Filariasis is a vector-borne disease endemic in tropical and subtropical regions. Breast is a relatively uncommon site for filariasis that needs timely diagnosis for adequate patient management.

Case presentation

We report such a case of a 48-year-old female, presenting with a painful progressive right breast lump and intermittent episodes of fever. Ultrasonography revealed a small cyst with filarial dance and a large deep-seated abscess with mobile internal echoes. However, the entire abscess could not be assessed due to its location and size. Henceforth MRI was done, which revealed involvement of the chest wall. CT was also done, which ruled out the possibility of intrathoracic extension of abscess or bony erosions.

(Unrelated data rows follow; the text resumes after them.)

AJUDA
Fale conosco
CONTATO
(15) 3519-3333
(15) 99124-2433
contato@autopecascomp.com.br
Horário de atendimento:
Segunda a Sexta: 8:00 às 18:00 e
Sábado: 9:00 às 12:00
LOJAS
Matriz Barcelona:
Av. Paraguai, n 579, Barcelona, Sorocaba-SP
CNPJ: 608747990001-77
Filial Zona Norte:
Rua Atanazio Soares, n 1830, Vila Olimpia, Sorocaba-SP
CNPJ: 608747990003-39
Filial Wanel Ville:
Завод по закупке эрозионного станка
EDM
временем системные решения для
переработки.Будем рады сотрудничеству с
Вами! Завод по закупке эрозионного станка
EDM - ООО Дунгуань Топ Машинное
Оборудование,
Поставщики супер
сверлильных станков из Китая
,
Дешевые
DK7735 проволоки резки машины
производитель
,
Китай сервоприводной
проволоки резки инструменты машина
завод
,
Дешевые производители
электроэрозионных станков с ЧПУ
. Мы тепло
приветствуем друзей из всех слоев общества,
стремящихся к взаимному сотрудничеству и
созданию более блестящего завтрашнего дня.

Incision and drainage of the abscess was done along with the administration of oral medications.

Conclusion

This case was unique for its presentation as a breast abscess, early identification of filarial dance on ultrasonography, and demonstration of a worm within a cyst on MRI. The timely diagnosis was made in spite of the filarial disease masquerading as an abscess.

This case also suggests that MRI breast can help in identifying the lesions with the worm (using eccentric hypointense dot/strand appearance). These lesions if missed or masked by concurrent pathologies on initial ultrasonography can then be reassessed for subsequent cytological evaluation using fine needle aspiration.